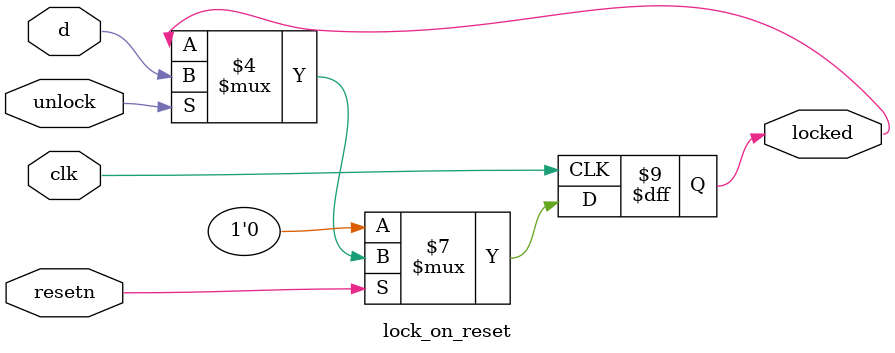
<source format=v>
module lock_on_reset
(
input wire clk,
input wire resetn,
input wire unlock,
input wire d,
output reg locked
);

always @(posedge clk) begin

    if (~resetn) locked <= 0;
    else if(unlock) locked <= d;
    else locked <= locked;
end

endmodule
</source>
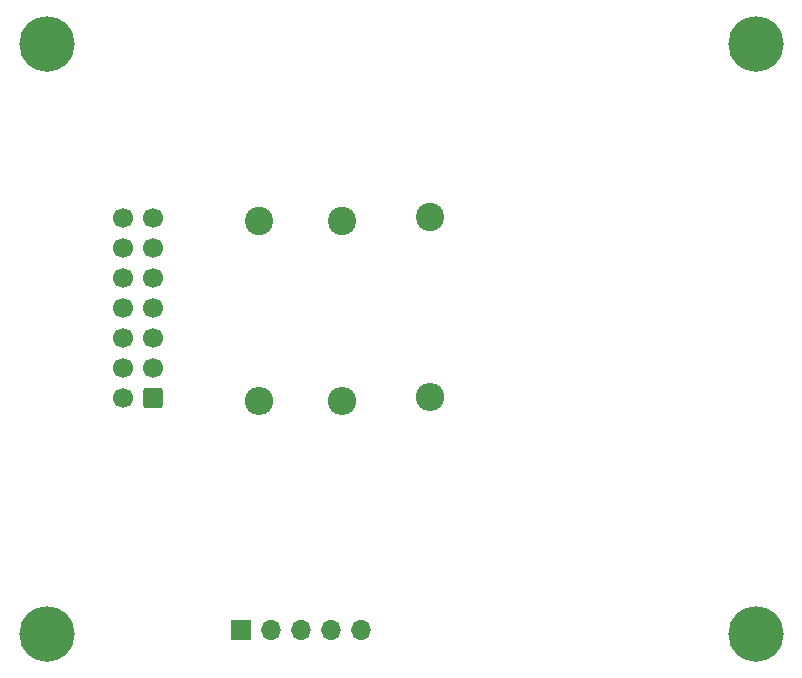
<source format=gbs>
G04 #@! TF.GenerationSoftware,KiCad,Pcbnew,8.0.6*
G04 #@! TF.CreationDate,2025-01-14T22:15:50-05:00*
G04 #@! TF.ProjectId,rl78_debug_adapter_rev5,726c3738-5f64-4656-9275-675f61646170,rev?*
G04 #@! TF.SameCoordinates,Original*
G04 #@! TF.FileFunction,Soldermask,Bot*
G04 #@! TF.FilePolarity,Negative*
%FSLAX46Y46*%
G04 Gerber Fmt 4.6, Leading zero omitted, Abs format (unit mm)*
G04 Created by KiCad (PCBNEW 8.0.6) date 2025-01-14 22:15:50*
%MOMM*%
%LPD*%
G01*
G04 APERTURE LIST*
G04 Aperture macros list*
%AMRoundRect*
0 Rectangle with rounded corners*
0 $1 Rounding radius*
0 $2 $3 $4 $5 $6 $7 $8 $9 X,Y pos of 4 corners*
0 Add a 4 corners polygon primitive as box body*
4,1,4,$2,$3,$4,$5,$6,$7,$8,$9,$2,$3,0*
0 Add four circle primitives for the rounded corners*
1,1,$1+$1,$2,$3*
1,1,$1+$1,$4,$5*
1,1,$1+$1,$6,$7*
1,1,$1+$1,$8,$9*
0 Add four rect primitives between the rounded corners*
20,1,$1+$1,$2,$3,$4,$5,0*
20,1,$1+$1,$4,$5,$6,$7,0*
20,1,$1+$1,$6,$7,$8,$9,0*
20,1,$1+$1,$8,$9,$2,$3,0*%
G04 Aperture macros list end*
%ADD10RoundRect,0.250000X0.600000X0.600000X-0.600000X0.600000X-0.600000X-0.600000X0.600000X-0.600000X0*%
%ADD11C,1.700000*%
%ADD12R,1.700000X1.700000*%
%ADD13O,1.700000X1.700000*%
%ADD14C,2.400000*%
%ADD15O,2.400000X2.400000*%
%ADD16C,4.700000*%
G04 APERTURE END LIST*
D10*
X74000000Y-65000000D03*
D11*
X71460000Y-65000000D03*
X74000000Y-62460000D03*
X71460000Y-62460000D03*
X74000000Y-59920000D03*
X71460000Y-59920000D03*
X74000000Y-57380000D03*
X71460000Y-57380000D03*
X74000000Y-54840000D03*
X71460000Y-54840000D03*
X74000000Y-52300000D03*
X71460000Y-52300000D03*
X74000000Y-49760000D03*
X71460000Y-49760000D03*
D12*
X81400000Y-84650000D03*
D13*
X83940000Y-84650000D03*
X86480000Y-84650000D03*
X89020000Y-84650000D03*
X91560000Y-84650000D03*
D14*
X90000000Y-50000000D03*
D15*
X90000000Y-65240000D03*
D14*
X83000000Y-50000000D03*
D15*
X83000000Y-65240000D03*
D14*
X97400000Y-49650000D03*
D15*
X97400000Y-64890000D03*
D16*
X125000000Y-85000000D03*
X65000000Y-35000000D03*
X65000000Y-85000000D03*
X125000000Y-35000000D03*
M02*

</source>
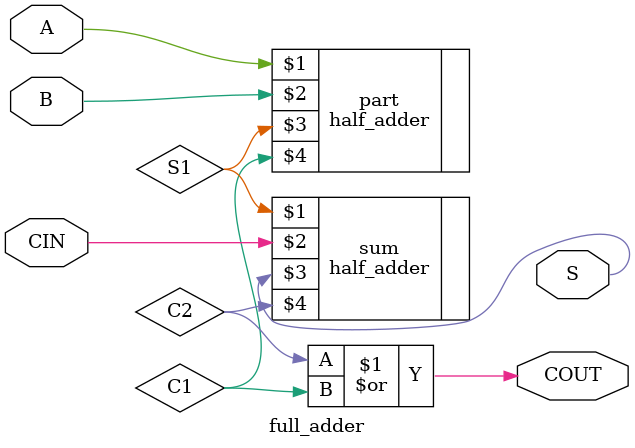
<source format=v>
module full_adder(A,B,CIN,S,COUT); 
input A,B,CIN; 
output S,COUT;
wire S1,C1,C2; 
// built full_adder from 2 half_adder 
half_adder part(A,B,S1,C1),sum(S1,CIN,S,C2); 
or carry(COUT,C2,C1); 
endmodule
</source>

...

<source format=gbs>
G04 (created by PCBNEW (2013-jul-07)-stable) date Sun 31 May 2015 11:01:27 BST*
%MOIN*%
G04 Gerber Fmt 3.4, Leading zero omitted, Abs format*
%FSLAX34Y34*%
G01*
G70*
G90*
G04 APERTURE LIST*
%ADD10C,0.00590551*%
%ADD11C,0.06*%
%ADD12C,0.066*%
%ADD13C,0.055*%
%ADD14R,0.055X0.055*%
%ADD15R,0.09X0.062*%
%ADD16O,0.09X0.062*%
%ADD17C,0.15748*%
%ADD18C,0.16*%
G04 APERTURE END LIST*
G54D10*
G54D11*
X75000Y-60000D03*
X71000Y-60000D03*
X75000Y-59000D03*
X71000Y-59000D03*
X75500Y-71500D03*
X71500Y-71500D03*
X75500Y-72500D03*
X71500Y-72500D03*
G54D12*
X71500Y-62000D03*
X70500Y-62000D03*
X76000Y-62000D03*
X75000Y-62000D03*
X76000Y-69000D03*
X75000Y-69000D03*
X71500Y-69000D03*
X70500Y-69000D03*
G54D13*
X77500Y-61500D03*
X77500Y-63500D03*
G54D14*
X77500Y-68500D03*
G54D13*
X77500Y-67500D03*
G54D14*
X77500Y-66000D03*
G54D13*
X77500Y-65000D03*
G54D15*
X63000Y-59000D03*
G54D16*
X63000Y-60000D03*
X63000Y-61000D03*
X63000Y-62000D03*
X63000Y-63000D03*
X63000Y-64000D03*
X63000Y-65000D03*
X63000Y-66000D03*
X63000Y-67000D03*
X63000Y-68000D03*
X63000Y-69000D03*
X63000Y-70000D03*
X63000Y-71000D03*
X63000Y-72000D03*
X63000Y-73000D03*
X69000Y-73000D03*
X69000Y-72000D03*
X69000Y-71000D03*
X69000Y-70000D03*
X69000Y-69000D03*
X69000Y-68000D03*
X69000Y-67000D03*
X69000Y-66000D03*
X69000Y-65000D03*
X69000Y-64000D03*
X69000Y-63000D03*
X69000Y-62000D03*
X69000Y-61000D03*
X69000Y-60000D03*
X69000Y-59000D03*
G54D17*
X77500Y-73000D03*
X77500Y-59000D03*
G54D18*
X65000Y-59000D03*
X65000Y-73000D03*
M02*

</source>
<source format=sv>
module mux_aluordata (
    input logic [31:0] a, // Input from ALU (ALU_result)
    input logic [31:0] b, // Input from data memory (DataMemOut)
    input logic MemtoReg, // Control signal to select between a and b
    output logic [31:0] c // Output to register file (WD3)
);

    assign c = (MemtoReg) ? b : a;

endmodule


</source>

Exercise requirements
The lines above that hold the string "primitives" are to be located and copied.

Solved problem
0 Add four circle primitives for the rounded corners*
0 Add four rect primitives between the rounded corners*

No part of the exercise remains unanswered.